Director – A. Edward Sutherland, Screenplay – Robert Lees, Gertrude Purcell & Fred Rinaldo, Story – Joe May & Kurt Siodmak, Photography (b&w) – Elwood Bredell, Special Photographic Effects – John P. Fulton, Art Direction – Jack Otterson. Production Company – Universal.
Virginia Bruce (Kitty Carroll), John Barrymore (Professor Gibbs), John Howard (Richard Russell), Charlie Ruggles (George), Oscar Homolka (Blackie), Donald McBride (Foghorn), Margaret Hamilton (Mrs Jackson), Charles Lane (Mr Grawley), Edward Brophy (Bill), Shemp Howard (Frankie), Eddie Conrad (Hernandez)
The eccentric Professor Gibbs places an ad looking for a human test subject for his experiments in invisibility. At the same time, wealthy playboy Richard Russell, who has been sponsoring Gibbs’ experiments, receives news that he is bankrupt. The ad is answered by model Kitty Carroll who has just been fired by her officious boss Grawley. The experiment is successful and the invisible Kitty immediately goes off to teach Grawley a lesson. At the same time, the invisibility process is sought by a gang of criminals who want to use it to smuggle their boss back from Mexico.
The Invisible Woman was the third film in Universal’s Invisible Man series. The series had begun with James Whale’s delightfully droll The Invisible Man (1933), which was based on the H.G. Wells novel. This was followed by The Invisible Man Returns (1940) and subsequent to this, Invisible Agent (1942), The Invisible Man’s Revenge (1944) and Abbott and Costello Meet the Invisible Man (1951). The Invisible Woman is the oddity among these. All of the other entries apart from Abbott and Costello Meet the Invisible Man bear nominal continuity connection to the original, featuring the Invisible Man’s son or grandson dabbling in his experiments, whereas here John Barrymore’s eccentric professor invents a process (as opposed to a serum in all the other films) on his own. Furthermore, while droll humour was a major factor of The Invisible Man, all the other films up until the Abbott and Costello venture play themselves seriously, whereas The Invisible Woman is an outright comedy.

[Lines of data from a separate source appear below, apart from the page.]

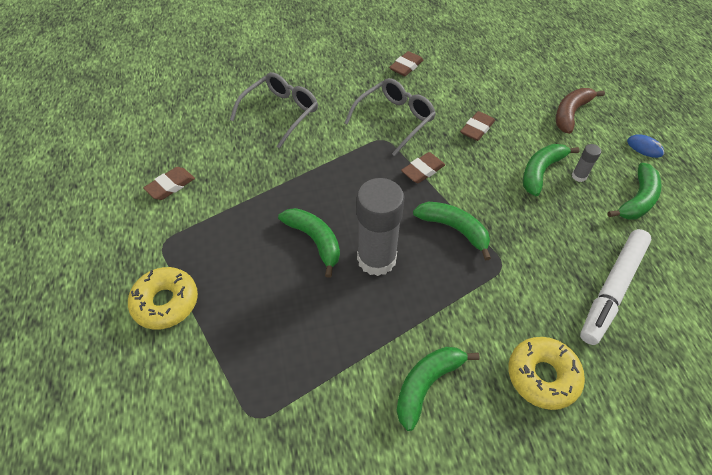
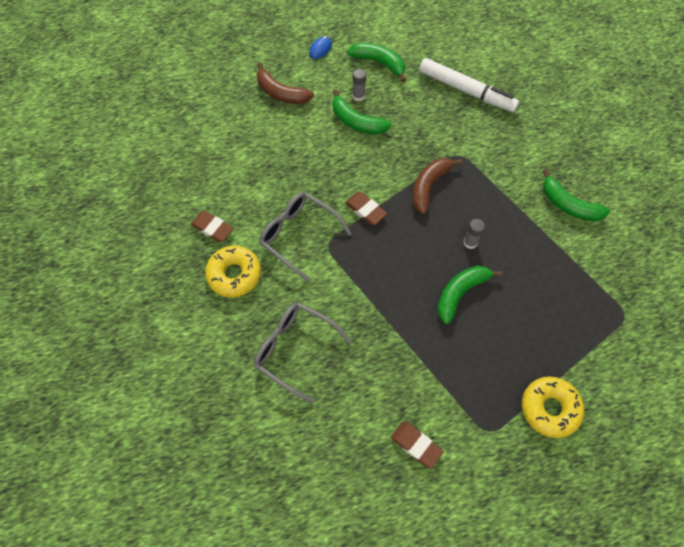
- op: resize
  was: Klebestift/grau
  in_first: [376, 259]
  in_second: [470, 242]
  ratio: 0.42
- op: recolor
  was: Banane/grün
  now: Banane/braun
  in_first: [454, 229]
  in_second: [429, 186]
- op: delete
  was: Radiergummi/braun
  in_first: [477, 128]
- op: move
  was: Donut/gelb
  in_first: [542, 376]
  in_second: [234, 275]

Director A. Edward Sutherland hailed from England and had a long history in screen comedy going back to the silent era. He was, in fact, one of the original Keystone Kops and had worked with Charlie Chaplin, Laurel and Hardy, Abbott and Costello and was most famous as a director for W.C. Fields. (The Invisible Woman even features a regular acting appearance from Shemp Howard, better known as one of the Three Stooges, who is cast here as one of the goons. In strange casting, there is also Margaret Hamilton, aka the Wicked Witch of the West in The Wizard of Oz (1939), playing the maid). Sutherland had delved into genre material several times before with International House (1933), a screwball W.C. Fields comedy set around an early television invention, the black comedy Murders in the Zoo (1933) and the light fantasy Beyond Tomorrow (1940), but was mostly known for his comedy work.
This comedy focus makes for the slightest and silliest of all the Invisible Man films. A. Edward Sutherland may have had a long career directing comedy but little of that becomes apparent when it comes to The Invisible Woman where the entire focus of the film seems to be lowbrow slapstick yocks. The opening scene, for instance, features butler Charles Ruggles tumbling down the stairs after tripping on a bottle and then being slammed against the wall as the front door is opened in his face. Ruggles and the goons are constantly falling off stepladders, getting their feet stuck in buckets, falling out of cars when the doors are opened and so on. There are comic set-pieces with Virginia Bruce humiliating pompous boss Charles Lane, including jamming his head in a window sill so that she can kick him in the pants, and then throwing an invisible tantrum and tossing things around the office.
The effects scenes, always the highlights of the rest of the Invisible Man films, are variable. There are some good scenes as Virginia Bruce puts on a dress and invisibly parades around in it but you can also see the double-exposure lines of her blacked-out arms in these scenes. The film’s comedic and effects highlight is a scene where Virginia Bruce turns up at the lodge and there is some adept interplay between she, John Howard and others over her mixing drinks, getting drunk, levitated logs, they having to carry her nude body wrapped in a carpet, and she putting on a pair of stockings.
There was a further The Invisible Woman (1983), an unsold tv pilot starring Alexa Hamilton that also offered a comedic take but is unrelated to this. The Invisible Woman should not be confused with the non-genre The Invisible Woman (2013), the Ralph Fiennes-directed biopic about Charles Dickens’ mistress. Nor for that matter should the Invisible Woman here be confused with the other more famous Invisible Woman, Sue Storm of Marvel Comics’ Fantastic Four.